Source passage:
Start of Block
The anecdotes are backed up by research. Early on, Walton cites a study from two psychologists which looked at the experiences of 1,500 retirees and 400 people of the same age who were still working. The study found that only around 44% of the retirees were happy with their lives. The others, more than half of those surveyed, reported feeling some combination of lonely, empty, and hopeless.
“The more successful you’ve been, especially financially, the more likely you are to feel like a failure in retirement,” says Walton. “What kind of a person doesn’t want to have money and be retired? Turns out there’s a certain kind of person. They’ve been in careers, they’re very curious and very competitive.”
As the U.S. grapples with what the future of work will look like, this group of baby boomers is claiming its stake, Walton says, and in the process reshaping workplaces and societal expectations.
Changing perceptions
At first blush, working longer might not seem like such a positive change. There is a pervasive fear among younger generations in the U.S. that they may never retire at all—not because they’re so passionate about their work, but because they won’t be able to afford it.
Their fear isn’t completely unfounded. Gen X and younger will have different financial outcomes than baby boomers, thanks to the decrease in pensions and a larger reliance on personal savings for retirement that started with Gen X and kicked into high gear with millennials and Gen Z. Articles and studies abound about the lack of savings and retirement preparedness in the U.S. Long-held perceptions of work also are changing among younger generations: While college-educated boomers may find much of their identity and purpose at their 9-to-5, that mindset is shifting.
Walton acknowledges that America’s retirement crisis is “serious and sad.” There is a significant portion of the population that can’t afford to retire, and poverty among elderly Americans has been on the rise. But there is also a growing contingent that refuses to retire, even well past the age many workers have typically been considered less productive or valuable.
To Walton, the latter trend is a refreshing change. Boomers are flipping the script on an ageist work culture that might have forced them out in the past—and still does, in many cases—while more companies are recognizing they can provide invaluable experience and expertise, and can mentor younger workers. That is empowering, he says, not cause for alarm.
It also, to Walton, seems like an inevitable trend. Humans are living longer than ever, and many more have enjoyed long careers in offices compared with the physically taxing work more common in the factories of previous generations. Though working longer doesn’t appeal to everyone, it may be necessary in some cases.
“The reality is, there is a labor shortage, and the labor shortage is a shortage of highly skilled, highly knowledgeable employees,” says Walton, noting that a baby bust followed the baby boom, leading to fewer younger workers to take over many jobs. “It could always be predicted that the time would come when companies would have to find experienced professionals and couldn’t find them among younger people. There simply isn’t enough of them.”
‘I’ve got decades ahead of me’
A hard-stop retirement—there today, gone tomorrow—can be especially difficult for retirees to manage. Work takes up a significant portion of many peoples’ lives, and after 40-plus years, making the abrupt switch to completely unstructured days without the built-in social interaction was hard on many of the people Walton interviewed for his book.
End of Block
Data to examine:
Start of Block
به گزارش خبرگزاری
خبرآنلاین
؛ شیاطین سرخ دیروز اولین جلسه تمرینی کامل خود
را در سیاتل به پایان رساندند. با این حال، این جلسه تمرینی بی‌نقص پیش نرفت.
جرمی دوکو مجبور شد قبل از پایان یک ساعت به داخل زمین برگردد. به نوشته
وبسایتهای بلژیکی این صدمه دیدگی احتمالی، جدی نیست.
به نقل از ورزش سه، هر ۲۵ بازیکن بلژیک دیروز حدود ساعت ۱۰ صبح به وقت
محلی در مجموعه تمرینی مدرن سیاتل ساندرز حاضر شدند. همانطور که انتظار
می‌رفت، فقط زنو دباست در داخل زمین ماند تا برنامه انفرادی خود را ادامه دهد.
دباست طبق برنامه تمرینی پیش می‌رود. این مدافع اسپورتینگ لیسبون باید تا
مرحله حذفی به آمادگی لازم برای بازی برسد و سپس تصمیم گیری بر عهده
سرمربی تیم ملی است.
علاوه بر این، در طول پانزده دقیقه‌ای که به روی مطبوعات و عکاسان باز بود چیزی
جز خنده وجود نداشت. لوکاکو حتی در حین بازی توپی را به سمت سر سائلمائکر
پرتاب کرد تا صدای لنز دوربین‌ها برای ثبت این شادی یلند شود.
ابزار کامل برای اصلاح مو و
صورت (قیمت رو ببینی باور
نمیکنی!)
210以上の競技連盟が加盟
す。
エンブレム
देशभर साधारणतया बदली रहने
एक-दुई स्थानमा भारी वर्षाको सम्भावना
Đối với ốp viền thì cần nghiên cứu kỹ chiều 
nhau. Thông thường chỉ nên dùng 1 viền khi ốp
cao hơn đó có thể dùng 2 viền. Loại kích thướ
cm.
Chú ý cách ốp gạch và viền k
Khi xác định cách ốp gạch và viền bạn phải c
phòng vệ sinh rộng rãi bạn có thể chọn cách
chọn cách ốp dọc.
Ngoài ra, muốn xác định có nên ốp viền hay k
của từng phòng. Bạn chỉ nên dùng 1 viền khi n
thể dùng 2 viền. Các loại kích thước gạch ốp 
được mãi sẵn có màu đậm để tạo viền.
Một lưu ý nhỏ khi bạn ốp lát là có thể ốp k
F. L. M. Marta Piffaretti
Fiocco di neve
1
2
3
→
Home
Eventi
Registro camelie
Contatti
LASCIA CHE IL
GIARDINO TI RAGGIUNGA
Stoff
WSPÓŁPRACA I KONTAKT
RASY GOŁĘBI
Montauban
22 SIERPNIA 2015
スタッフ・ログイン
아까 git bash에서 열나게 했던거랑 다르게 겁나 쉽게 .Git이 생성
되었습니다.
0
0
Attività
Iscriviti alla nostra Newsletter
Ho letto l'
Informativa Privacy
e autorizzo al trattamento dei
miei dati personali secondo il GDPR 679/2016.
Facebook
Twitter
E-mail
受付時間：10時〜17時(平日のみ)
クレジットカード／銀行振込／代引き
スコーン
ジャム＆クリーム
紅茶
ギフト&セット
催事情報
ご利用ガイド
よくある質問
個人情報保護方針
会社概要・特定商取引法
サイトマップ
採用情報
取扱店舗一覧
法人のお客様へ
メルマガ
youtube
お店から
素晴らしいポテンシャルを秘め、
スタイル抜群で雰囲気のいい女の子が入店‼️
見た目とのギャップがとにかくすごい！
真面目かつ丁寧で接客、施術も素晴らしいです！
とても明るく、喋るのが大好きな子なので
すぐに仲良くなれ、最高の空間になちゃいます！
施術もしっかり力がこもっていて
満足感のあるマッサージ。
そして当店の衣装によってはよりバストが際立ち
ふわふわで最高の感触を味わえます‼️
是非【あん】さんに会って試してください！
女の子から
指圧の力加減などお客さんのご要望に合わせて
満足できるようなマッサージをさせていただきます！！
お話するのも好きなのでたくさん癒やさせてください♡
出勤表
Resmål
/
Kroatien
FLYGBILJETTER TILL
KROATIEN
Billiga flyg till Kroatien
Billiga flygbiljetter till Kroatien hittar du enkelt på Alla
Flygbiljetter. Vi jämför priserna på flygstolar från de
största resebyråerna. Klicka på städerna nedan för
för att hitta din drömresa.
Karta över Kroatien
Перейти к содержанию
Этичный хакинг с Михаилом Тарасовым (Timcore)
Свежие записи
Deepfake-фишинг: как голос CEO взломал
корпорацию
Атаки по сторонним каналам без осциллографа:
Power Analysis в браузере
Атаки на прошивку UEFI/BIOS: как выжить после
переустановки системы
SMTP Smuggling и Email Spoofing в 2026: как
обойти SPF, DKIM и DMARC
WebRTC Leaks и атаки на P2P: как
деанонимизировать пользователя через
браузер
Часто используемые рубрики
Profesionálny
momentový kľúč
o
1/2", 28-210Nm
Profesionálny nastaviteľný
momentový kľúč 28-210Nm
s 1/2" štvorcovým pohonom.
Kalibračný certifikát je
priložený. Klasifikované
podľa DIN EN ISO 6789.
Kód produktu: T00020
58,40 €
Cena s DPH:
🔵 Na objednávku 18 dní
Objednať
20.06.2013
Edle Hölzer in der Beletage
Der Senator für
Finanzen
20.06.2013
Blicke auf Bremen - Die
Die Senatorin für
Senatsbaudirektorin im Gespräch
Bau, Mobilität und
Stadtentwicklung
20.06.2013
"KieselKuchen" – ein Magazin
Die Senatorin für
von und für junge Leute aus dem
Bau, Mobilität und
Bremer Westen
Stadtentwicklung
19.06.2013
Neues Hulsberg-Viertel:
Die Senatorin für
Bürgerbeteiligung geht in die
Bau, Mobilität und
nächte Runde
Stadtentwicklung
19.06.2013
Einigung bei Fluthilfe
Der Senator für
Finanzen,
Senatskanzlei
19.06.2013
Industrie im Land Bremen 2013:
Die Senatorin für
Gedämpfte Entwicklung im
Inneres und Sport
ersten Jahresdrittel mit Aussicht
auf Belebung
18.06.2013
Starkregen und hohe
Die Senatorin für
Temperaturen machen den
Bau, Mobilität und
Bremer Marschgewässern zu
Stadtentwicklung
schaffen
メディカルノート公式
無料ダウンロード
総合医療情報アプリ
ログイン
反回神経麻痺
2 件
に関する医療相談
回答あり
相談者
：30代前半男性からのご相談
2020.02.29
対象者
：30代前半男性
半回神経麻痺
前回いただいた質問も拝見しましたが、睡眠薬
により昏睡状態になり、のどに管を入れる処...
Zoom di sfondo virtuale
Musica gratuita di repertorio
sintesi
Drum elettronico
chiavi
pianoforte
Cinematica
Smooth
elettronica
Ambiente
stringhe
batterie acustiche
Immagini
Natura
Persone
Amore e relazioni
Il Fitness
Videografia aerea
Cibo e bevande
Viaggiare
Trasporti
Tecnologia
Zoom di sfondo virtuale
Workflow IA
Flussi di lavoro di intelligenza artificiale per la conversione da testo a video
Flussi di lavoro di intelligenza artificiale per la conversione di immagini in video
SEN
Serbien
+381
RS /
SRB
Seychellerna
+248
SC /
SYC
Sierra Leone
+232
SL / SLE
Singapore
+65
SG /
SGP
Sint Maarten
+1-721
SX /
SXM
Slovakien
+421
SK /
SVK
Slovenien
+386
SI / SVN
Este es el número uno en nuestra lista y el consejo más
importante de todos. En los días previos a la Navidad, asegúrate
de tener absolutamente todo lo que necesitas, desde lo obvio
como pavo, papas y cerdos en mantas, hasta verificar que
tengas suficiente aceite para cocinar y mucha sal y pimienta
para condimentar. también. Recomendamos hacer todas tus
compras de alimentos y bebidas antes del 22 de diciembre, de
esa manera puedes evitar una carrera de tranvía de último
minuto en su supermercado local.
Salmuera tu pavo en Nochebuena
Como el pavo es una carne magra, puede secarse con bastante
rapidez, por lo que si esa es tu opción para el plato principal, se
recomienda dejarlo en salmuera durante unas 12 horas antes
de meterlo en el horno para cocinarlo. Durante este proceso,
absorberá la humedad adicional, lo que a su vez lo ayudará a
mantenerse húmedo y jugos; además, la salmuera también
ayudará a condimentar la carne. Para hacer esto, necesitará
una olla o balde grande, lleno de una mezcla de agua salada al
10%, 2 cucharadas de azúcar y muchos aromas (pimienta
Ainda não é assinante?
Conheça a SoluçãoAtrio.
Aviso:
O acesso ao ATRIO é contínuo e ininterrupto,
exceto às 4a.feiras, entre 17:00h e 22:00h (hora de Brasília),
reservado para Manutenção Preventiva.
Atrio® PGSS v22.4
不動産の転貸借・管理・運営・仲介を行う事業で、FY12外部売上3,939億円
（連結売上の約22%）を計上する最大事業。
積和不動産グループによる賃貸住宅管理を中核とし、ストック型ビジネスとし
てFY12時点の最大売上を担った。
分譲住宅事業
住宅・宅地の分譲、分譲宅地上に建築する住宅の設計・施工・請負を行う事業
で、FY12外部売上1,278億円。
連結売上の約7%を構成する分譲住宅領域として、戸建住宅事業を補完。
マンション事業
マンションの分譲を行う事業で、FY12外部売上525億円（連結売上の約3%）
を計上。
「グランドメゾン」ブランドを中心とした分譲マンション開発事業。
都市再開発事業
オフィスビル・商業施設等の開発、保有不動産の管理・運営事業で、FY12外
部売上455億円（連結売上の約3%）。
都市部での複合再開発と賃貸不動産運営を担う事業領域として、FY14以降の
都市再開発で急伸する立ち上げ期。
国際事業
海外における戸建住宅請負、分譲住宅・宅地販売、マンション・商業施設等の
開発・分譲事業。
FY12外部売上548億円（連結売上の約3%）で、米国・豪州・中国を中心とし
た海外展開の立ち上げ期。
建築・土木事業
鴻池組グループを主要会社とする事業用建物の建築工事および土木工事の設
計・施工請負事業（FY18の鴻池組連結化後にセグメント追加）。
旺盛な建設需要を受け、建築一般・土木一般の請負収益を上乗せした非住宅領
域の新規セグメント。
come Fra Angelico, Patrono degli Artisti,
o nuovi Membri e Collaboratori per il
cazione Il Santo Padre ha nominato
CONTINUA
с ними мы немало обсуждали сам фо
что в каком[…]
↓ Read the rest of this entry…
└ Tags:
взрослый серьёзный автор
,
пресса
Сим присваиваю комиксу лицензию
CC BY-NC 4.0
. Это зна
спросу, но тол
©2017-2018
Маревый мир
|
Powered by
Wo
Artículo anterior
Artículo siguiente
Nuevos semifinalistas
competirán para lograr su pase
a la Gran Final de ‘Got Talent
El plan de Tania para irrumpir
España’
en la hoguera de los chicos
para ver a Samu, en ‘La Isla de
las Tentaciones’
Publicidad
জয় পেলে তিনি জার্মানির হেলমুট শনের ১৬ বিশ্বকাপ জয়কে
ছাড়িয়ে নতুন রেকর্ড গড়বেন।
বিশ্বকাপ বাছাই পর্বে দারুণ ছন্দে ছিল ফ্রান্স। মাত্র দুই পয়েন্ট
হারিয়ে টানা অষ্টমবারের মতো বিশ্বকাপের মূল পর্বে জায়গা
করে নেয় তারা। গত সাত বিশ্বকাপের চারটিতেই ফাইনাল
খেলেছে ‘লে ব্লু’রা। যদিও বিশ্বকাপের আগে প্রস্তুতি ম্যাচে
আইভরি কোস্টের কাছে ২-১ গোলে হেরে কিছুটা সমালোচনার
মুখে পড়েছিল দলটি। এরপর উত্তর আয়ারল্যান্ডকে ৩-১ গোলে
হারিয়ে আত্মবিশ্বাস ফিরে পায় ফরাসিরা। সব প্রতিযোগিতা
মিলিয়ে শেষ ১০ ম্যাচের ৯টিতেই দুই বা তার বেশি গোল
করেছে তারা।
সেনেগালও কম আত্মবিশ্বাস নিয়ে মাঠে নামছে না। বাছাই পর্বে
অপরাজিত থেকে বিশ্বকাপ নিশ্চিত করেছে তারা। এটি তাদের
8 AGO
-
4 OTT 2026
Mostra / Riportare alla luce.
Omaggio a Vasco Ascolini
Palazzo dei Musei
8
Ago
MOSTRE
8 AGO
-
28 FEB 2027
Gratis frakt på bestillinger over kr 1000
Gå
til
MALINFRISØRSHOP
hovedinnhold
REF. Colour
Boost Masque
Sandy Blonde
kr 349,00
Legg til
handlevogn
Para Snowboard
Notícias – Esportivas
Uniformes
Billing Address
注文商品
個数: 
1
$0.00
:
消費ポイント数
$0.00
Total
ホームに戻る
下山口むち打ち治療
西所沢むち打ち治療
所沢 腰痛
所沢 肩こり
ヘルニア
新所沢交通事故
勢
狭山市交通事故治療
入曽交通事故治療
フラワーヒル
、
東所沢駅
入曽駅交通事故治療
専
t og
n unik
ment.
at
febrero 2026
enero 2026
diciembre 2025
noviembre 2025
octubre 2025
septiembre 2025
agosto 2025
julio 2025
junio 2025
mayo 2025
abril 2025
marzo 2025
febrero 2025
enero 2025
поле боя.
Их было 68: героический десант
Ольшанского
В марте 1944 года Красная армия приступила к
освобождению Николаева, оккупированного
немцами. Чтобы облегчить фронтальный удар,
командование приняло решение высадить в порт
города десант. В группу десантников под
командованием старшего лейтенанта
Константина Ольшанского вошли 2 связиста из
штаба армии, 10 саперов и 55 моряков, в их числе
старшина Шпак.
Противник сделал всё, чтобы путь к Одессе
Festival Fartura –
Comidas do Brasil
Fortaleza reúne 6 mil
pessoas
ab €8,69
End of Block
Exercise instructions:
Reproduce the retirement article above word for word, from "The anecdotes are" to "empty, and hopeless.".

Response to this task:
The anecdotes are backed up by research. Early on, Walton cites a study from two psychologists which looked at the experiences of 1,500 retirees and 400 people of the same age who were still working. The study found that only around 44% of the retirees were happy with their lives. The others, more than half of those surveyed, reported feeling some combination of lonely, empty, and hopeless.